» EXTRACTED TEXT
○ ○ ○ ○ ○ ○ ○

Hello, Tay01! I'm here to rescue this chapter from the dreadful state of having no reviews thanks to the auspices of The YWS Cup II.
I haven't read any of the earlier parts as far as I can recall, so if I bring up something that was already addressed in an earlier chapter, feel free to disregard it.
The biggest issue with this is how you jump around between characters and events. Switching between characters is okay every once in a while, but switching often can be very confusing, especially if there's no transition between the scenes or character viewpoints.
Near the end of the chapter, there were no transitions, and you switched between Larry and Robin without warning, which was quite confusing. What I would recommend is spending a bit more time with each character and then switching scenes instead of trying to show what both characters are doing at the same time, at the same time. Stories don't have to be told in the exact order that the events occur, and it's something you can take advantage of to build suspense and make following events much easier.

○ ○ ○ ○ ○ ○ ○

» DIRECTIONS
(1) Translate this sentence from the chapter review into Spanish: "Stories don't have to be told in the exact order that the events occur, and it's something you can take advantage of to build suspense and make following events much easier."
(2) Write the next paragraph of the chapter review, picking up after its last sentence and keeping the reviewer's voice.

○ ○ ○ ○ ○ ○ ○

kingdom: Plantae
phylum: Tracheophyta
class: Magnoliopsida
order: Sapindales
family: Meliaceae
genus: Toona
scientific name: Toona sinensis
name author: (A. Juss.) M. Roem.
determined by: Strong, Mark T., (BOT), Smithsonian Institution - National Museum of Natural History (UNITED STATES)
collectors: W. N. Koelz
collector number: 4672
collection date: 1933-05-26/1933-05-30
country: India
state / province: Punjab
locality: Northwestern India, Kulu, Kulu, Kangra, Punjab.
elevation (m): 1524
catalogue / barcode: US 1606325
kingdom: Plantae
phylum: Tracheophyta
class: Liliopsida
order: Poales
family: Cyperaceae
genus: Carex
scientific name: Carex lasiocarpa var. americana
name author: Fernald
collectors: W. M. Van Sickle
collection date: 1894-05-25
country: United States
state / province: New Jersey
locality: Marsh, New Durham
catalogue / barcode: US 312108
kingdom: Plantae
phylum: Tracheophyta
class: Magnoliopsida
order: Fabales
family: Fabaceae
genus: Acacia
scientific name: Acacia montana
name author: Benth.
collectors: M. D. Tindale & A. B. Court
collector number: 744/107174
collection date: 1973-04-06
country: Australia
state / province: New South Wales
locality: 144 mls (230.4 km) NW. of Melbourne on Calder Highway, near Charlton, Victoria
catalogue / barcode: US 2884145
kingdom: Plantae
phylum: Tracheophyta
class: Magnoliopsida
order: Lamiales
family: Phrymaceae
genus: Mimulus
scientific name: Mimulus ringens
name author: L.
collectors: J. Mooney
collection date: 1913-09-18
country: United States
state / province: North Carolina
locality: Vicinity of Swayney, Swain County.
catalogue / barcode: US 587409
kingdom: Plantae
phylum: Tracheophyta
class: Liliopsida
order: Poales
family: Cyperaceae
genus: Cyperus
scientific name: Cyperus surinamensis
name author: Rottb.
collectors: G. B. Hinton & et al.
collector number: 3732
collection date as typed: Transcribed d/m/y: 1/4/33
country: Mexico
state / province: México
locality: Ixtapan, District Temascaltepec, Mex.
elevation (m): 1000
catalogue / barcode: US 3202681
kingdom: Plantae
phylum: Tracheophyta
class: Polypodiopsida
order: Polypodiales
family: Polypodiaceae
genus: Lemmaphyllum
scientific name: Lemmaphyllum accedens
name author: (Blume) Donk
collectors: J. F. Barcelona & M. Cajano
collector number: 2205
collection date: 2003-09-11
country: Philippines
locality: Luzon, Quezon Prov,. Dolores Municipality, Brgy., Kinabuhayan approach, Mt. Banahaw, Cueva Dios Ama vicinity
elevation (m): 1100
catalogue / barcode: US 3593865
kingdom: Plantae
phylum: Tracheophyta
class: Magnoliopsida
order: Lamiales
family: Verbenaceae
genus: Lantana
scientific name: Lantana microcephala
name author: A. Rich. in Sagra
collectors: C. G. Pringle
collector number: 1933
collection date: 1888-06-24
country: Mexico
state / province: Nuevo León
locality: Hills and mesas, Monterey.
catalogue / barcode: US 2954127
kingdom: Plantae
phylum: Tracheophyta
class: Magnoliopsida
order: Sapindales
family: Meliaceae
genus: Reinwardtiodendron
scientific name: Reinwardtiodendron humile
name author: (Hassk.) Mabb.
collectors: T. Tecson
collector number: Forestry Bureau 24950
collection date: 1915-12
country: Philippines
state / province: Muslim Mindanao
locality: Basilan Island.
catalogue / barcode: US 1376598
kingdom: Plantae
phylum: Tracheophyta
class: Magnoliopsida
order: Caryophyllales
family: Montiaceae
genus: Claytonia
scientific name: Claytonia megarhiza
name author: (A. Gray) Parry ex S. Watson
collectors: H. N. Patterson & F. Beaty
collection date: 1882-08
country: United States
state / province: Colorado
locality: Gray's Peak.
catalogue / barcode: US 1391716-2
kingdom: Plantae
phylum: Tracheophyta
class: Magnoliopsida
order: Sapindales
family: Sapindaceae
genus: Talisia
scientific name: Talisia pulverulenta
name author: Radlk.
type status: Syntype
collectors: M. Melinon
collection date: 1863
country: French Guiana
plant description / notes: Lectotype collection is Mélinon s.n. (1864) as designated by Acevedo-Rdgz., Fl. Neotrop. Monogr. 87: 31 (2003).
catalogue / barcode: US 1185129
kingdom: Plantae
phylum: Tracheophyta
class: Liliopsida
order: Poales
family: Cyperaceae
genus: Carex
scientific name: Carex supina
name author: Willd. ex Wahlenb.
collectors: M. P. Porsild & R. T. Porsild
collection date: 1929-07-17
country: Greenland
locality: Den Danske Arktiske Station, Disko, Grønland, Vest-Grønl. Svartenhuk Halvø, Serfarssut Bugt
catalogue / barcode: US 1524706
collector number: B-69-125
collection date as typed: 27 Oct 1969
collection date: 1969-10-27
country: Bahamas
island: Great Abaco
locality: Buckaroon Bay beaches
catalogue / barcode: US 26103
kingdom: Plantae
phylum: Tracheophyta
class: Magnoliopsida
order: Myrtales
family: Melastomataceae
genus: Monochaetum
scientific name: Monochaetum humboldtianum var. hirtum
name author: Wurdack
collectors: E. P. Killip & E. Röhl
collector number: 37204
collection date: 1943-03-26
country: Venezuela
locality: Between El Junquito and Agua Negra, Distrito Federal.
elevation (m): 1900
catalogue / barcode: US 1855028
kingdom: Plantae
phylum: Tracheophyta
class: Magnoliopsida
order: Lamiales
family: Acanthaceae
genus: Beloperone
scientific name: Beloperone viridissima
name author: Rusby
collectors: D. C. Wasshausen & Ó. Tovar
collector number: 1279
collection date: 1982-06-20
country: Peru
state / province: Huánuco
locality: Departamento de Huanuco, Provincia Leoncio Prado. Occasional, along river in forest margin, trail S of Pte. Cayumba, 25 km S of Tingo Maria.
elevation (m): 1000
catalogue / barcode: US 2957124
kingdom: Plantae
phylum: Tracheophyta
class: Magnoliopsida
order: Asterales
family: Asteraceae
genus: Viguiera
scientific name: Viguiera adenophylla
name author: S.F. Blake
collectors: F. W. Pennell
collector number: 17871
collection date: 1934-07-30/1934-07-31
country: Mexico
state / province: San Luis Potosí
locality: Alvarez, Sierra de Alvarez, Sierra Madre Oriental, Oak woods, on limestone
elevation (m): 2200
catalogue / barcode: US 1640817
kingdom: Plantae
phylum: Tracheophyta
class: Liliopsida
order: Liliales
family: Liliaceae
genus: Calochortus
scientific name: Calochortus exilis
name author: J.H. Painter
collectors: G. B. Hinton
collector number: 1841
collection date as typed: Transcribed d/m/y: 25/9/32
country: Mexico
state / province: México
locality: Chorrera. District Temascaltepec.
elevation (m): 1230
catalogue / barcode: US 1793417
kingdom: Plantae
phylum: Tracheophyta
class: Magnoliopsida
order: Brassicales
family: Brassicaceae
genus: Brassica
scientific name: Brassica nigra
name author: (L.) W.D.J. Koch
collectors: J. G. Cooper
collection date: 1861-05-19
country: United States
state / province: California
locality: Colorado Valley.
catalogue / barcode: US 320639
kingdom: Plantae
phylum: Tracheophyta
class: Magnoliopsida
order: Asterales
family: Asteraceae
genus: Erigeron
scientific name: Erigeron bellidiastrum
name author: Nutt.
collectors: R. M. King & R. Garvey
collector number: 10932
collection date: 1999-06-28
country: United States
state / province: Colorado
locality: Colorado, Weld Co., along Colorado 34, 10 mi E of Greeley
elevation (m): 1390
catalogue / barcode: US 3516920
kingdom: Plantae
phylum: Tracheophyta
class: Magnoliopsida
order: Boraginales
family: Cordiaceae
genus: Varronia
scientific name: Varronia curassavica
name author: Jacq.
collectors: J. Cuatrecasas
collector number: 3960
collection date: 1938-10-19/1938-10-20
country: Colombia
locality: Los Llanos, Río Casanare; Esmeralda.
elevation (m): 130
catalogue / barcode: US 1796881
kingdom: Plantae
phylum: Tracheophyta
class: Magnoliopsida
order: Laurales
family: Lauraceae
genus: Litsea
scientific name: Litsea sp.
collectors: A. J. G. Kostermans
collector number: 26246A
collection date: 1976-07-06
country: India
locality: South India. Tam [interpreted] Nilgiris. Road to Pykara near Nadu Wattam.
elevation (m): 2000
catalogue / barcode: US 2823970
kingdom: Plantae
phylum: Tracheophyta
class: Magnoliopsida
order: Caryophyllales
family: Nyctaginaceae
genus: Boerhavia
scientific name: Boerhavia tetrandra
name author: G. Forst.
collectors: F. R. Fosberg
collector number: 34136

○ ○ ○ ○ ○ ○ ○

» TASK-BY-TASK OUTPUTS
(1) Las historias no tienen que contarse en el orden exacto en que ocurren los sucesos, y es algo que puedes aprovechar para crear suspenso y hacer que seguir los acontecimientos sea mucho más fácil.

(2)
Basically, I would suggest having the first half of the chapter be from Robin's point of view, up until he gets captured, then you can begin a new scene from Larry's point of view, as he begins searching for Robin. You could probably end the chapter there and move Johnny's reveal to the next chapter, or you could end Robin's point of view scene at Johnny's reveal.
In any case, keeping each characters' actions together in a single scene and then switching scenes makes it much less confusing for the readers.